Four, conclusion, DuPont analysis to net interest rates as the main line, the enterprise in a certain period of time the sales achievement and asset operational condition comprehensive together, the layers of decomposition, step by step, constitute a complete analysis system. It can help managers find financial and management problems, can provide valuable information for improving enterprise management, which is widely recognized and widely used in practical work.

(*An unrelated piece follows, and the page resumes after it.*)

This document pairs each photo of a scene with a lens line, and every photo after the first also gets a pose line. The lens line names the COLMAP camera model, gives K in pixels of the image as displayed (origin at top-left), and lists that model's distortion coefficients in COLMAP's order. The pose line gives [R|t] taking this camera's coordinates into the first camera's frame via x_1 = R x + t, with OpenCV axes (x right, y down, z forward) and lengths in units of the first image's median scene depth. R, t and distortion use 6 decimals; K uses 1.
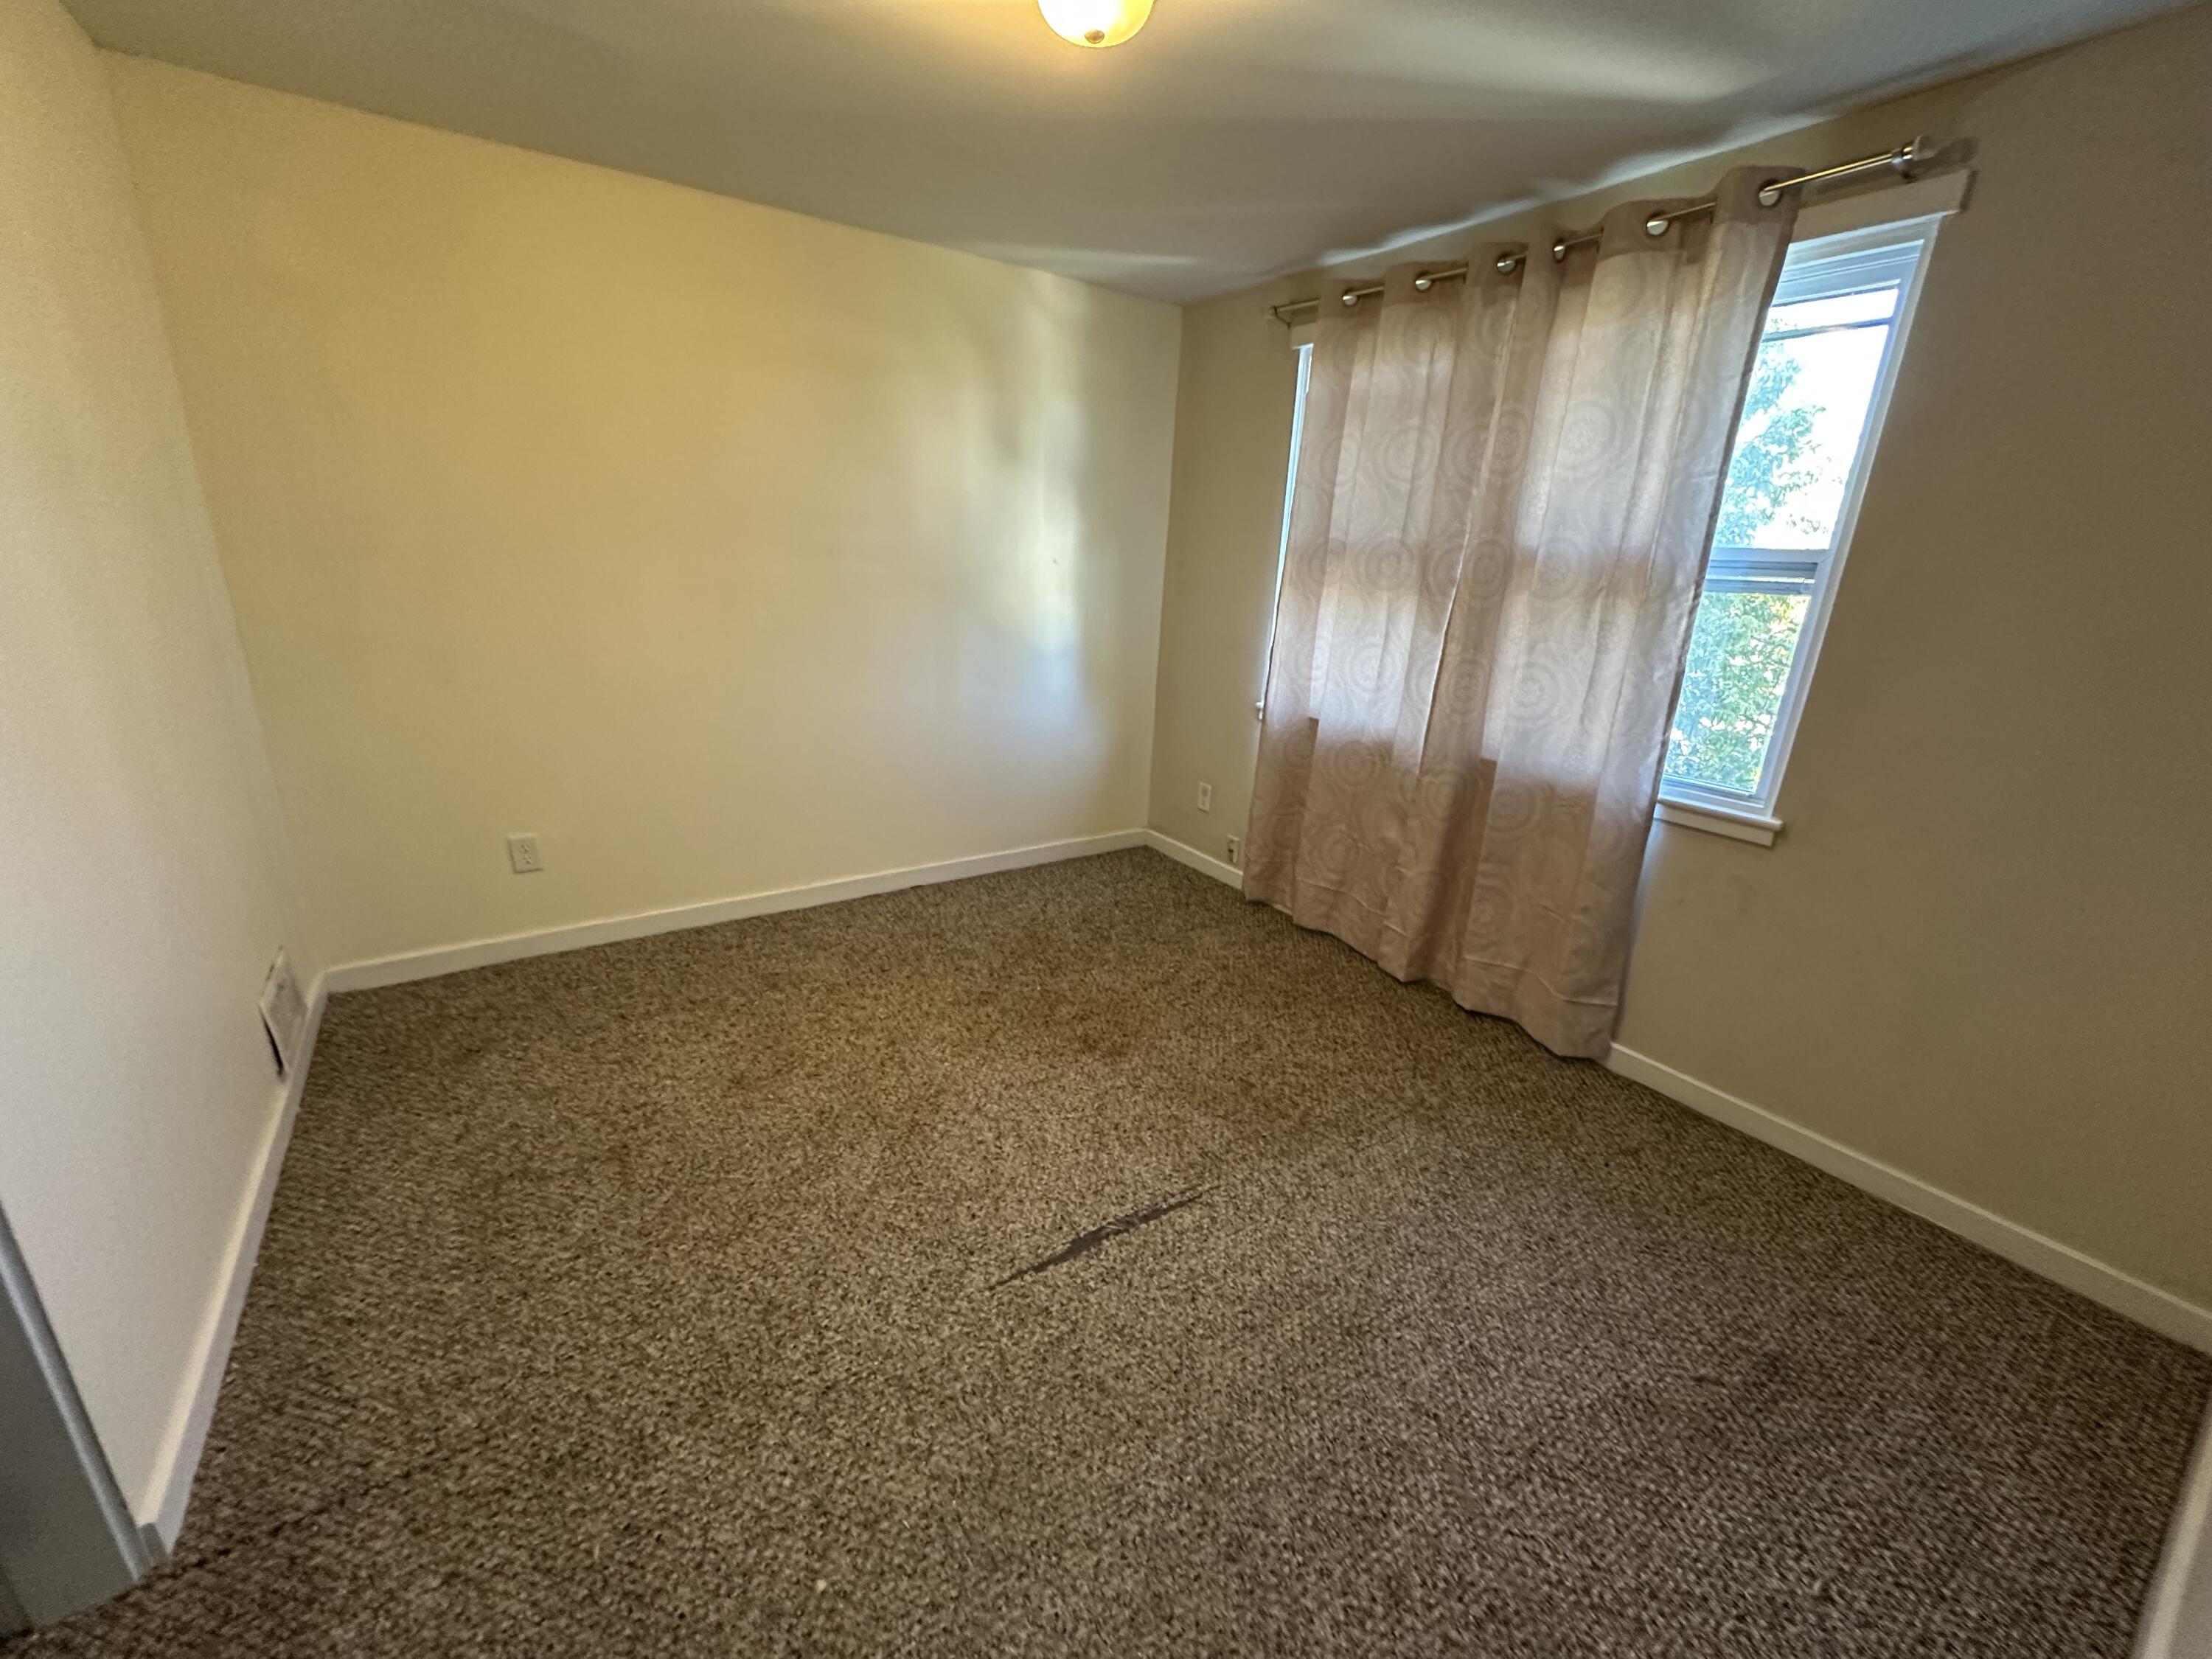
lens RADIAL K [[885.2, 0, 1100.7], [0, 885.2, 829.5], [0, 0, 1]] dist [0.002966, 0.000083]
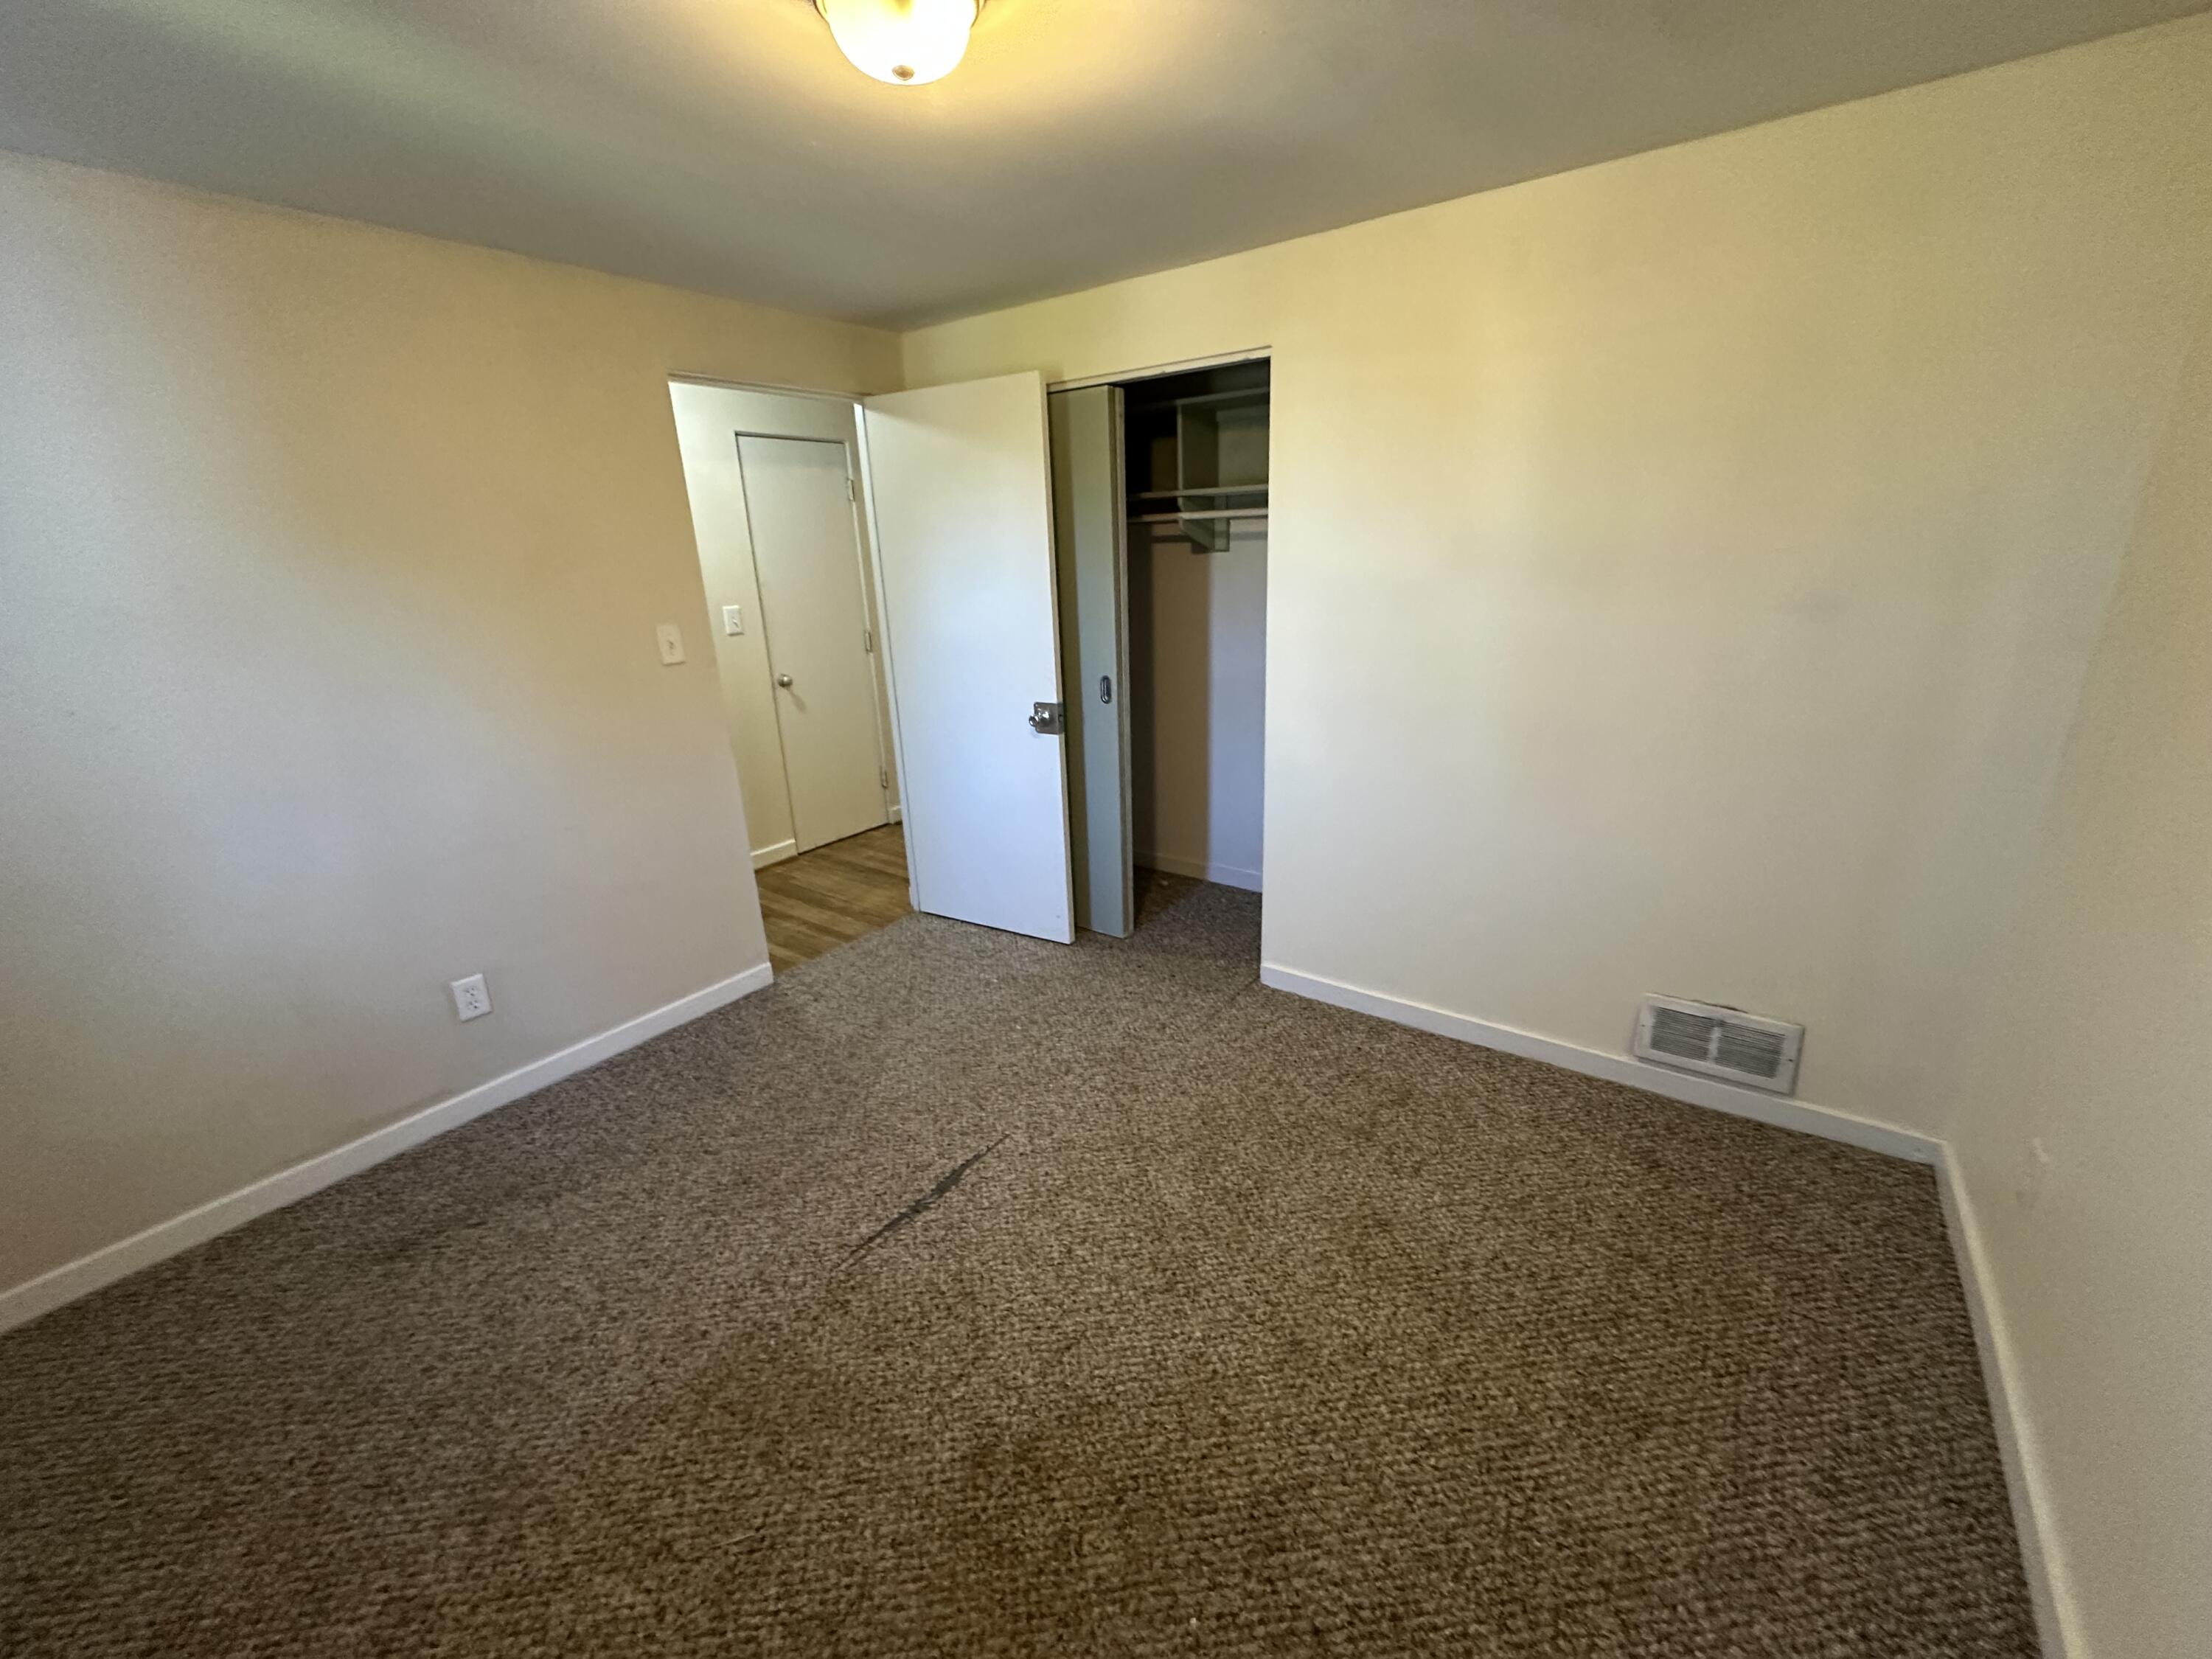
lens RADIAL K [[885.2, 0, 1100.7], [0, 885.2, 829.5], [0, 0, 1]] dist [0.002966, 0.000083]
pose [[-0.942942, 0.096366, -0.318707, 0.121158], [-0.103842, 0.824344, 0.556483, -0.604124], [0.316350, 0.557827, -0.767302, 1.629747]]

DuPont analysis, however, is one of the methods of financial analysis. As a comprehensive analysis method, it does not exclude other methods of financial analysis. On the contrary, combined with other analysis methods, not only can make up for their shortcomings and shortcomings, but also make up for shortcomings of other methods, which makes the analysis results more complete and more scientific. For example, DuPont analysis as the foundation, combined with the special analysis, some problems related to the subsequent analysis for further more detailed analysis to understand; can also be combined with the method of comparative analysis and trend analysis method, the different period of DuPont analysis by comparing the results of trend analysis, thus the dynamic formation, identify financial changes, provide the basis for the prediction of or, decision-making; some enterprises and financial risk analysis
methods, the necessary risk analysis, also provides the basis for managers, so this combination is also the need of the development of DuPont analysis. The analyst should pay attention to this when applying.。